I think you're right Rusty, or else the people at the store I went to didn't know they weren't supposed to hold it. Maybe it is because mine was a pure fedex store (I think), and not a fedex kinkos? It says this "FedEx Kinko's is now FedEx Office"... So I don't know.


----------



## heatfreakk3 (Oct 15, 2008)

Dendro Dave said:


> Ok the one that held my frogs was the 41st street store over there by the petco/petsmart Chris so they seem willing to do it. Might try having your next vendor ship frogs there if they wanna do hold for pickup.
> 
> FedEx Office on 4014 S Yale Ave
> 
> ...


I've had my frogs shipped to other stores Dave with no problems. I usually like them going to the store on 71st.. I never have problems there. But lots of the time I just have them shipped to my house. I try not to use FedEx a whole lot anymore anyway because of the high price.. I usually ship and try to have my frogs shipped through USPS.


----------



## LizardLicker (Aug 17, 2012)

Dendro Dave said:


> Chris was that the one way out there with its own airport? (Our main tulsa fedex hub), or was it one of the other fedex stores in Tulsa?

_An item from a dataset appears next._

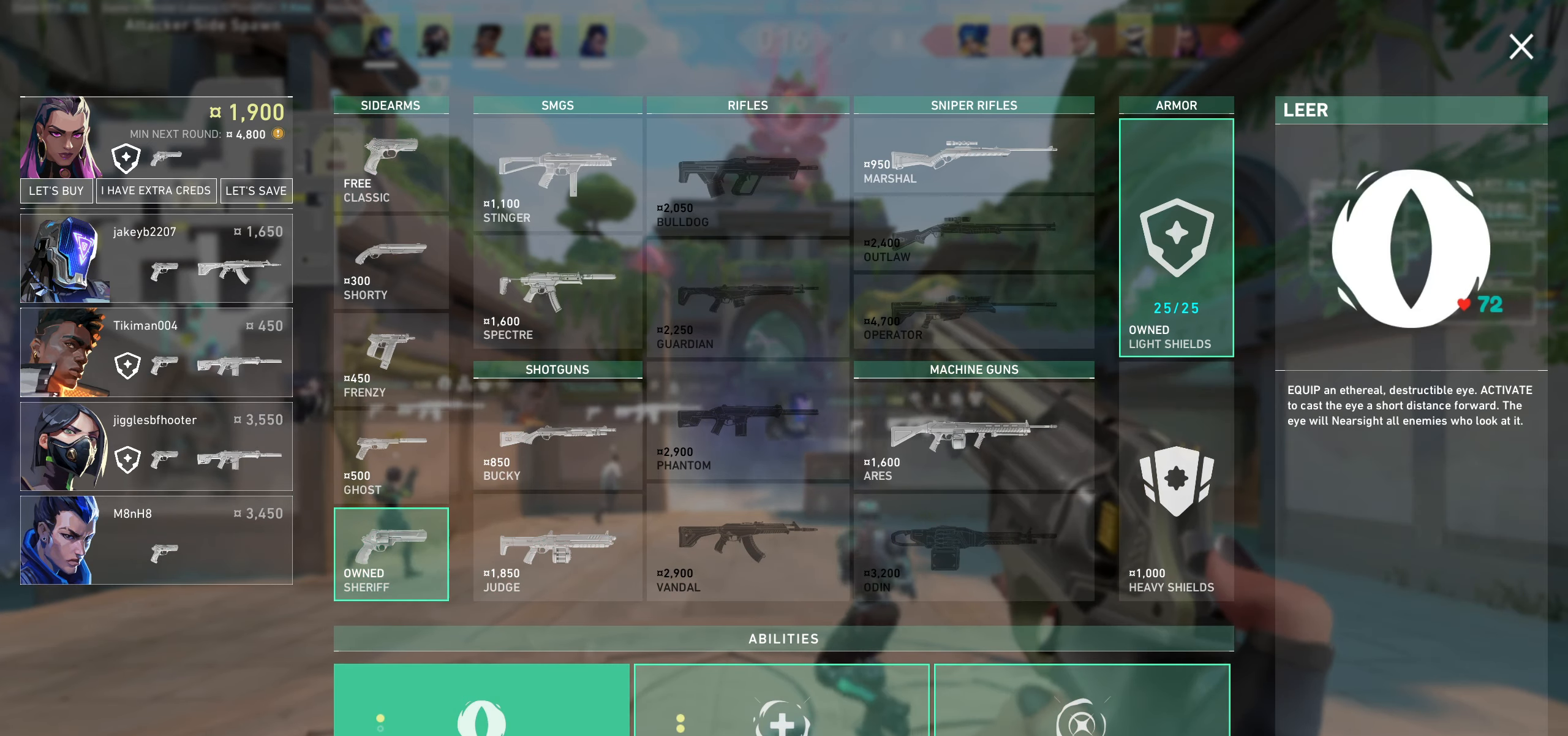
{"keys": [], "mouse": [], "events": []}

I have never had problems with the hub in Tulsa by the airport. They have always been friendly. One lady was nervous because the box was labeled. She asked me what they were. When I told her she said, "Oh ok, I like frogs. I can't handle snakes though." 

The satellite stores are a different story. I try to avoid them at all costs.


----------



## Dendro Dave (Aug 2, 2005)

heatfreakk3 said:


> I've had my frogs shipped to other stores Dave with no problems. I usually like them going to the store on 71st.. I never have problems there. But lots of the time I just have them shipped to my house. I try not to use FedEx a whole lot anymore anyway because of the high price.. I usually ship and try to have my frogs shipped through USPS.

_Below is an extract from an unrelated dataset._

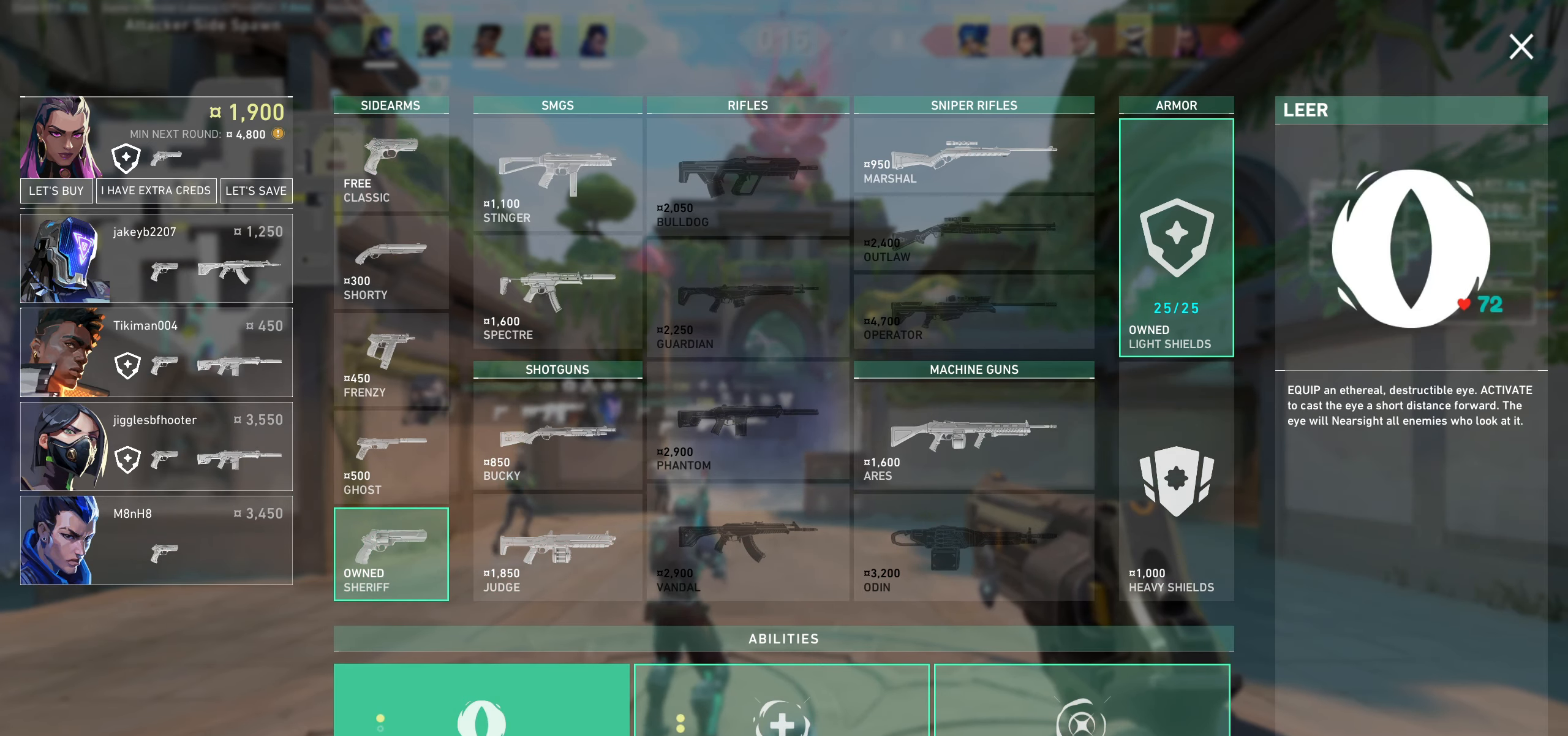
{"keys": [], "mouse": ["left"], "events": [[484, "mouse_left", "down"]]}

Ya I usually prefer home delivery since that hub is way way the heck out there, but all 3 deals for frogs this year wanted them hold for pick up. I'm not sure I'm ready to trust USPS yet.



LizardLicker said:


> I have never had problems with the hub in Tulsa by the airport. They have always been friendly. One lady was nervous because the box was labeled. She asked me what they were. When I told her she said, "Oh ok, I like frogs. I can't handle snakes though."
> 
> The satellite stores are a different story. I try to avoid them at all costs.

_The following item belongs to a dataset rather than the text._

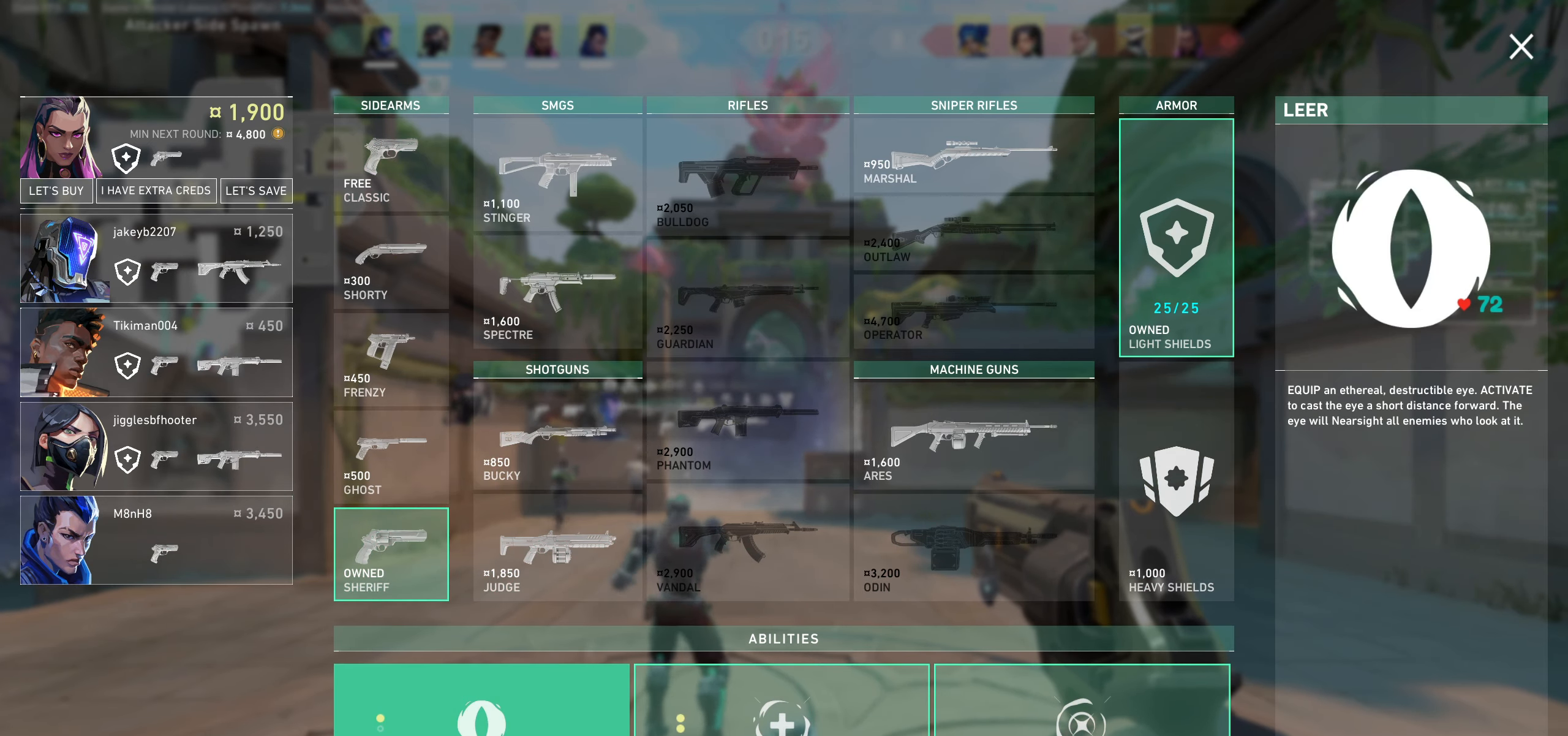
{"keys": [], "mouse": [], "events": [[217, "mouse_left", "up"]]}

Ya the hub was cool other then the long long drive out there. I think they had a snake incident and that is why they are all leary now 

The only other store I've delt with in recent years is the 41st store, and no problems there. Walked in picked up my aurotaenia and walked out


----------



## Splash&Dash (Oct 16, 2012)

ecichlid said:


> The lady is misinformed. I have picked and shipped frogs and geckos from my local Fed Ex hub several times.


that's not necessarily true. Being that regulations at fedex seem to like a game of telephone, sometimes. But with that said, I never had any issues


----------



## Splash&Dash (Oct 16, 2012)

MELLOWROO421 said:


> Label the box "Fragile: Live Plants" if you want to avoid any drama with FedEx stores. I have had multiple problems with FedEx stores due to their live animal policy. I even went to ship from their hub at the airport and was told I needed an account which required an employee from FedEx to come out to my house or business and inspect my animals and the shipping/packing materials and process. PITA every time I have shipped with FedEx. I guess the secret is getting an account.
> 
> Posted a bit too late... See ^^^^^


while I doubt the chances are high for getting caught, I think that would be in violation of federal laws, like the aforementioned Lacey act


----------



## Splash&Dash (Oct 16, 2012)

ZookeeperDoug said:


> No, *ABSOLUTELY DO NOT DO THIS*. this is horrible advice. It is a violation of the Lacey act and could land the person in serious trouble.
> 
> Please, if you can't ship animals properly and legally, don't ship them at all.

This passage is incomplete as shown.